The House signed off on the bill early on Friday morning, after Wednesday’s key decision in the Senate to pass $9bn in spending cuts, slashing public broadcasting as well as foreign aid. The PBS president and CEO, Paula Kerger, said that the Senate’s approval of the package “goes against the will of the American people”.
“These cuts will significantly impact all of our stations, but will be especially devastating to smaller stations and those serving large rural areas. Many of our stations which provide access to free unique local programming and emergency alerts will now be forced to make hard decisions in the weeks and months ahead,” Kerger said.

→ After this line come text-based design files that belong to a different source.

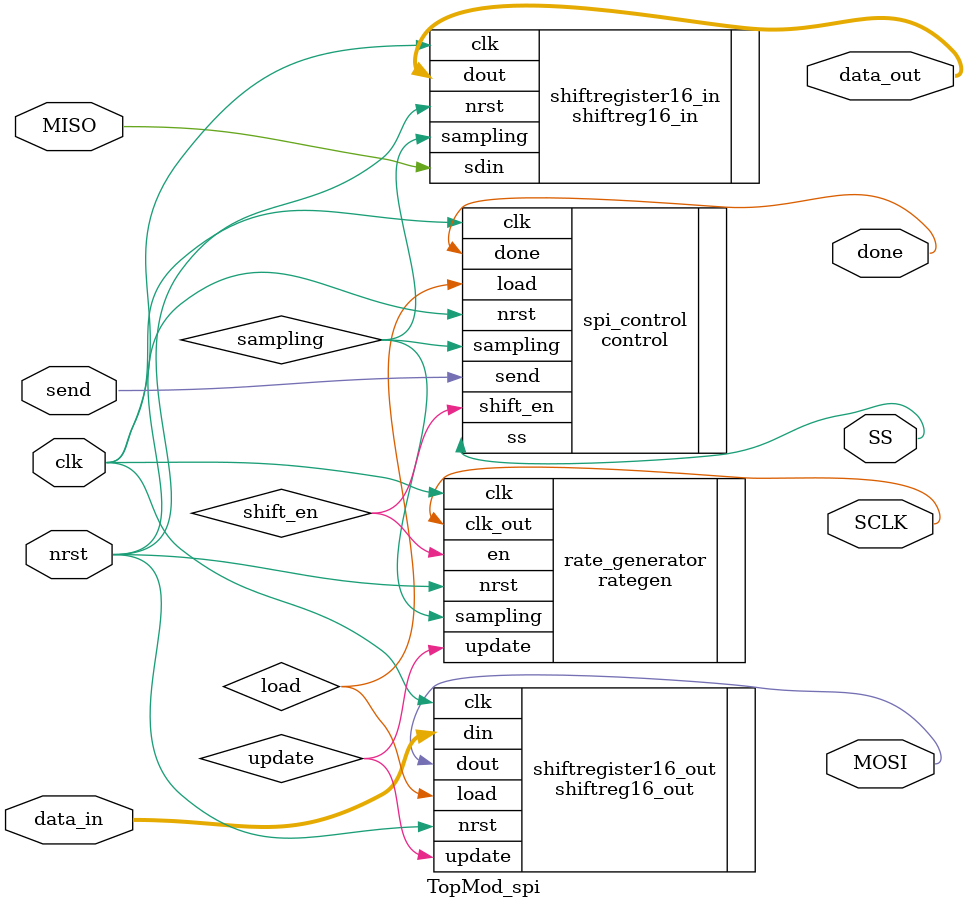
<source format=v>
`timescale 1ns / 1ps

module TopMod_spi(
	input clk, nrst, send,
	input  [15:0] data_in,
	output [15:0] data_out,
	output done,
	input  MISO,
	output MOSI, SCLK, SS
    );
	 
wire shift_en, load, sampling, update;
	 
	rategen rate_generator (
		.clk(clk), 
		.nrst(nrst), 
		.en(shift_en), 
		.clk_out(SCLK),
		.sampling(sampling),
		.update(update)
	);
	
	shiftreg16_in shiftregister16_in (
		.clk(clk), 
		.nrst(nrst), 
		.sampling(sampling), 
		.sdin(MISO),
		.dout(data_out)
	);
	
	shiftreg16_out shiftregister16_out (
		.clk(clk), 
		.nrst(nrst), 
		.update(update), 
		.load(load), 
		.din(data_in), 
		.dout(MOSI)
	);
	
	control spi_control (
		.clk(clk), 
		.nrst(nrst), 
		.send(send),
		.sampling(sampling),
		.shift_en(shift_en), 
		.done(done), 
		.load(load), 
		.ss(SS)
	);

endmodule

</source>
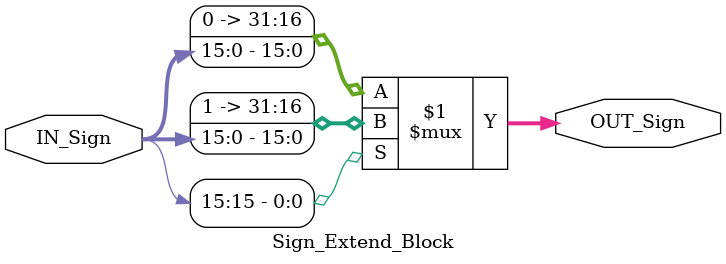
<source format=v>
module Sign_Extend_Block #(parameter DATA_WIDTH=32)
(
    input wire [(DATA_WIDTH/2)-1:0] IN_Sign,
    output wire [DATA_WIDTH-1:0] OUT_Sign
);
assign OUT_Sign = IN_Sign[(DATA_WIDTH/2)-1]? {16'hffff, IN_Sign} : {16'h0000, IN_Sign};
endmodule
</source>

“Despite today’s setback, we are determined to keep fighting to preserve the essential services we provide to the American public.”
Similarly, NPR’s CEO, Katherine Maher, said: “Nearly three in four Americans say they rely on their public radio stations for alerts and news for their public safety.
Kate Riley, the president and CEO of the advocacy group America’s Public Television Stations, said the organization was “devastated that the Senate voted to eliminate federal funding to the local public television stations throughout this country that provide essential lifesaving public safety services, proven educational services and community connections to their communities every day for free”.
The head of Native Public Media, Loris Taylor, called the Senate’s decision “deeply troubling”.
Taylor, who heads a network of 57 Native radio stations and four T stations, had privately implored the South Dakota Republican senator Mike Rounds to reject the package, the New York Times reported on Wednesday.
Following the Senate’s passage of the bill, which Rounds ultimately endorsed, Taylor said: “It poses an immediate threat to the survival of small, rural, and Tribal stations across the country. These hyperlocal stations, many of which are the only source of local news, emergency alerts, educational programming, and cultural preservation, operate with limited resources and rely on [the Corporation for Public Broadcasting] funding to stay on the air.